Ce montant est identique à celui adopté en première lecture par les députés et en deuxième lecture par les sénateurs. Par rapport au projet initial présenté par l’exécutif, qui s’établissait à 2740,5 milliards FCFA, la loi de finances enregistre une hausse d’environ 11 milliards FCFA.

Comparé au collectif budgétaire 2025, évalué à 2436 milliards FCFA et également adopté définitivement en séance plénière, le budget 2026 affiche une progression de 12,93 %.

Selon le ministère des Finances et du Budget, la loi de finances 2026 introduit plusieurs innovations.
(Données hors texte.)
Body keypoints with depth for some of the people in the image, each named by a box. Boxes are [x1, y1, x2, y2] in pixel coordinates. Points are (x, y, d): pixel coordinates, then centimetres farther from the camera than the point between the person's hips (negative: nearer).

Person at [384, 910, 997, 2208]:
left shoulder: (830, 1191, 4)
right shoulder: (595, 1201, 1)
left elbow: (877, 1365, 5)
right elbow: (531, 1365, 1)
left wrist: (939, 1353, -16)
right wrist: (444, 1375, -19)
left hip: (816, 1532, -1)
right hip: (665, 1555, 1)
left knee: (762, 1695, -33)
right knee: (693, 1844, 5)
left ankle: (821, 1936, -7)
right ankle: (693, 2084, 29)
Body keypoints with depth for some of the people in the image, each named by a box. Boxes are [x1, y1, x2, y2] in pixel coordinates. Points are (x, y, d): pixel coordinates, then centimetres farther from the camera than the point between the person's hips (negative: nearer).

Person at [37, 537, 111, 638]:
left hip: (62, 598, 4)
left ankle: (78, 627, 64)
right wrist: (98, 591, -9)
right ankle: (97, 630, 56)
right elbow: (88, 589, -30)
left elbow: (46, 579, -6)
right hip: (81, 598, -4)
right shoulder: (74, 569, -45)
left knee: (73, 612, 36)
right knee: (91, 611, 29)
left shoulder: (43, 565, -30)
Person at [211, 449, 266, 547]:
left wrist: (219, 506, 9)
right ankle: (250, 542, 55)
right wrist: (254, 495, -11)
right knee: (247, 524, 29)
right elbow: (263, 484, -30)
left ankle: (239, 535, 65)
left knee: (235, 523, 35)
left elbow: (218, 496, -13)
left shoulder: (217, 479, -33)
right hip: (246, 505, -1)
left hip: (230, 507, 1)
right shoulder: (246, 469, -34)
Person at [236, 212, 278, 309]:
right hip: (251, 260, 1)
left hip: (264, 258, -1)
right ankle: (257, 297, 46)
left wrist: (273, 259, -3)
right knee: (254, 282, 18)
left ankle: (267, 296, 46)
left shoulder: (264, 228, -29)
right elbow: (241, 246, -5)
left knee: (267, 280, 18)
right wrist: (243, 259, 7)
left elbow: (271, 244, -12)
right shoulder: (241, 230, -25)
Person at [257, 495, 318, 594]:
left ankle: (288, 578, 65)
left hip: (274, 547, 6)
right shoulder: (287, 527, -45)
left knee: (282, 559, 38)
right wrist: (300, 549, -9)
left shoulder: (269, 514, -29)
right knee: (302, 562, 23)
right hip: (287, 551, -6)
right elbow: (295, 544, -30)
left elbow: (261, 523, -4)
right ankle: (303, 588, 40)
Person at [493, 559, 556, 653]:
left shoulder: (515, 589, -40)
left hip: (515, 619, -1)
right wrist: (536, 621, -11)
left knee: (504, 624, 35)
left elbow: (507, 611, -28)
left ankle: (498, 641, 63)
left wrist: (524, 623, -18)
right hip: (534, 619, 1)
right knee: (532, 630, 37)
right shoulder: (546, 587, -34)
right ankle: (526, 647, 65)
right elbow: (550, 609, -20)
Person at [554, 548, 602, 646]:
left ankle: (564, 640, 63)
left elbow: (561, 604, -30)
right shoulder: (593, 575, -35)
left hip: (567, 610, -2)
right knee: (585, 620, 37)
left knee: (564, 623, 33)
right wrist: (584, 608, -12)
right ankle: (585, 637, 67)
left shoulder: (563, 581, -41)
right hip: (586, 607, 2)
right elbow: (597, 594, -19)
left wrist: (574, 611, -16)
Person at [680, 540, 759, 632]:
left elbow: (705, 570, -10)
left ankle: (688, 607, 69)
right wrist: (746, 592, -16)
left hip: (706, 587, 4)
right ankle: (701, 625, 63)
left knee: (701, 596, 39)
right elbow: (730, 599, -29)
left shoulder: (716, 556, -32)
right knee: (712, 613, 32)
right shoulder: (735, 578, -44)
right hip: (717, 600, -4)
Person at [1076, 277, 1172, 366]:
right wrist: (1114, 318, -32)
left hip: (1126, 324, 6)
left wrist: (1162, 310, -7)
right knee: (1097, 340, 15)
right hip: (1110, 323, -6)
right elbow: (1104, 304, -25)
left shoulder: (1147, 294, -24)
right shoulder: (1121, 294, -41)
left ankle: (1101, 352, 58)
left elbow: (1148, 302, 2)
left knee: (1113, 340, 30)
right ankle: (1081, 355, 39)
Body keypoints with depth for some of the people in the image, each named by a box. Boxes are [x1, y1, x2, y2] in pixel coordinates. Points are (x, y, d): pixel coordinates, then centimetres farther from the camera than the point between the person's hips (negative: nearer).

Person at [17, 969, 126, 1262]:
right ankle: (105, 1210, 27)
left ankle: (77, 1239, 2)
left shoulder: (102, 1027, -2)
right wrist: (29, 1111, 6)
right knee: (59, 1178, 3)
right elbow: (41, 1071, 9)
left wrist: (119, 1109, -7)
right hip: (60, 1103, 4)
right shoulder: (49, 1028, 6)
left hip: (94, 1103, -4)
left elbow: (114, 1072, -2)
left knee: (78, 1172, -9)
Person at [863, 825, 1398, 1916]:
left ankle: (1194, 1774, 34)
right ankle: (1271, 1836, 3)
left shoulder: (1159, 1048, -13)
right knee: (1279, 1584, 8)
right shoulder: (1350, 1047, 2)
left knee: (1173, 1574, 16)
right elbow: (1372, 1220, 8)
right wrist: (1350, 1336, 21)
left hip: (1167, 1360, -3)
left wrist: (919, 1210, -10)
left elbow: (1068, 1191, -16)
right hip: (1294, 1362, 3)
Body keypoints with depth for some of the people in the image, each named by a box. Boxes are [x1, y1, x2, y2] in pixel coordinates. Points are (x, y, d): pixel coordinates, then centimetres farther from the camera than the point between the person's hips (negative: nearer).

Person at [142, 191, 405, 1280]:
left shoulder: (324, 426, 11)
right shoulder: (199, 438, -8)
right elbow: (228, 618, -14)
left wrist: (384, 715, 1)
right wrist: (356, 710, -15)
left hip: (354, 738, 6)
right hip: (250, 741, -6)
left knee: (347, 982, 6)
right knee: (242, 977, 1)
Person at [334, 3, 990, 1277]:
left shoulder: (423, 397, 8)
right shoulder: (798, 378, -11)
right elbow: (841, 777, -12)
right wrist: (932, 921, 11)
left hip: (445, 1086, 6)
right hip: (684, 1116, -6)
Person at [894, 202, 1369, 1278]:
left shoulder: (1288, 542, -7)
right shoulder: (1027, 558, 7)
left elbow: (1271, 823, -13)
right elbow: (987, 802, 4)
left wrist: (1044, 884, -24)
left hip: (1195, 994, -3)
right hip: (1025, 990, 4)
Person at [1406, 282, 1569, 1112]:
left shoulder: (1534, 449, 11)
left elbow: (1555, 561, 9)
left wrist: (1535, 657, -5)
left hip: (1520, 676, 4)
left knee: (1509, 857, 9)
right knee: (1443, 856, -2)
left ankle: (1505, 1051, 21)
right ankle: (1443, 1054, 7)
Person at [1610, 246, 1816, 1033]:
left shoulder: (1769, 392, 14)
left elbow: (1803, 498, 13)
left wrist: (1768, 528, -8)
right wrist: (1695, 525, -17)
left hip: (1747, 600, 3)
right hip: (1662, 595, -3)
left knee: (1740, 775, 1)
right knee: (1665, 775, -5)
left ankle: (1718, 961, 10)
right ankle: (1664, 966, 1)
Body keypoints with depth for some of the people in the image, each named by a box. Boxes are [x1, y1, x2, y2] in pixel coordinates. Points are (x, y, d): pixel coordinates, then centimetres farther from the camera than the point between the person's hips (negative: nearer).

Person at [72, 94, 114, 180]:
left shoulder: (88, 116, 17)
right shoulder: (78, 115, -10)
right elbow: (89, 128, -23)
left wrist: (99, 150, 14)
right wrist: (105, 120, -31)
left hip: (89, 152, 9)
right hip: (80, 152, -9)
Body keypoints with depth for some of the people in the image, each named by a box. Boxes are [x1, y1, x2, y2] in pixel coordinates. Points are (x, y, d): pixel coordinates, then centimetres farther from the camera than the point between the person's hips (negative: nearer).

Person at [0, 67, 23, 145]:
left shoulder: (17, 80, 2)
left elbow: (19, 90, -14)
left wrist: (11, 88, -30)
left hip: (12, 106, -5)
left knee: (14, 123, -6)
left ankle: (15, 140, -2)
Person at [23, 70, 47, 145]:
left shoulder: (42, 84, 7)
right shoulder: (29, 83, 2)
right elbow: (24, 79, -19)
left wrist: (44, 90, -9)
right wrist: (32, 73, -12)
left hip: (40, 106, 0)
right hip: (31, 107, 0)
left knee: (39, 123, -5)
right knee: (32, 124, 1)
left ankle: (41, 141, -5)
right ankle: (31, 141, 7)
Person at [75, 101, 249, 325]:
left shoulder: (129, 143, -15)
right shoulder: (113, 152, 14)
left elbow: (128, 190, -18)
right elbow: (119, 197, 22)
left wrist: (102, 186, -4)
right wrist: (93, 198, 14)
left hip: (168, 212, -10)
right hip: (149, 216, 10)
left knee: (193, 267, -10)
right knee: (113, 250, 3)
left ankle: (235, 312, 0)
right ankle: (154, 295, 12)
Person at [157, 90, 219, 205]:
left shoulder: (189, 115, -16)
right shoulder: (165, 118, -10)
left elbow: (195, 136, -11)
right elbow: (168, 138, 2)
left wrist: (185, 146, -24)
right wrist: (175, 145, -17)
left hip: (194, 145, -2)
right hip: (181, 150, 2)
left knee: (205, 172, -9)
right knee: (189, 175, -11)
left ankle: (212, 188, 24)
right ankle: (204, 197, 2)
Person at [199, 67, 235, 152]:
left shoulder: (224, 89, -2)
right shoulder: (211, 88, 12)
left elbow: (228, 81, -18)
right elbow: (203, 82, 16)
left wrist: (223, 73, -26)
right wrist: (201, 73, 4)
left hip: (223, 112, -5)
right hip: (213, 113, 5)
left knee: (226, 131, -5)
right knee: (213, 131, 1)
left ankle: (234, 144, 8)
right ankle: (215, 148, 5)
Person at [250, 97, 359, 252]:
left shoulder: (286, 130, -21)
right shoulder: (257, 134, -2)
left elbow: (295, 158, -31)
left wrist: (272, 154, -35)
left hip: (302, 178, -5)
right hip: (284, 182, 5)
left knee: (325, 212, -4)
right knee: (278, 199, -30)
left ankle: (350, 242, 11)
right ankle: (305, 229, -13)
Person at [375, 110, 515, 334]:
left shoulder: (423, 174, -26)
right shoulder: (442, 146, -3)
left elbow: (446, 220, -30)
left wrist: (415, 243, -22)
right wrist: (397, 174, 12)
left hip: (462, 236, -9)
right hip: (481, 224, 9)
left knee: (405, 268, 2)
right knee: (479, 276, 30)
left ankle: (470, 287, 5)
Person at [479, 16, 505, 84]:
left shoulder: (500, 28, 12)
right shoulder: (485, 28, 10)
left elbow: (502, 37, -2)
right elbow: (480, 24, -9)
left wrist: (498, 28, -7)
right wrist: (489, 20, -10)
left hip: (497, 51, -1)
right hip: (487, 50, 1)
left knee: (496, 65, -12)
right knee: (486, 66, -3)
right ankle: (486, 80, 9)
Il s’agit notamment de l’exonération de la TVA applicable à certains produits locaux de l’élevage et de la pêche, la facilitation de l’enregistrement des marchés publics pour les jeunes et les femmes entrepreneurs, l’instauration d’un crédit d’impôt destiné à encourager le recrutement des personnes en situation de handicap, ainsi que la reconduction des allègements fiscaux pour le dédouanement des véhicules neufs.

Pour Komi Sélom Klassou, qui a présidé la séance plénière d’adoption définitive du texte, ce budget donne au gouvernement les moyens de poursuivre la mise en œuvre de sa politique de
développement économique et social.

« Par cette adoption définitive, le gouvernement est désormais outillé pour continuer à propulser le Togo vers un développement partagé », a déclaré pour sa part, le président de l’Assemblée national, Sélom Klassou.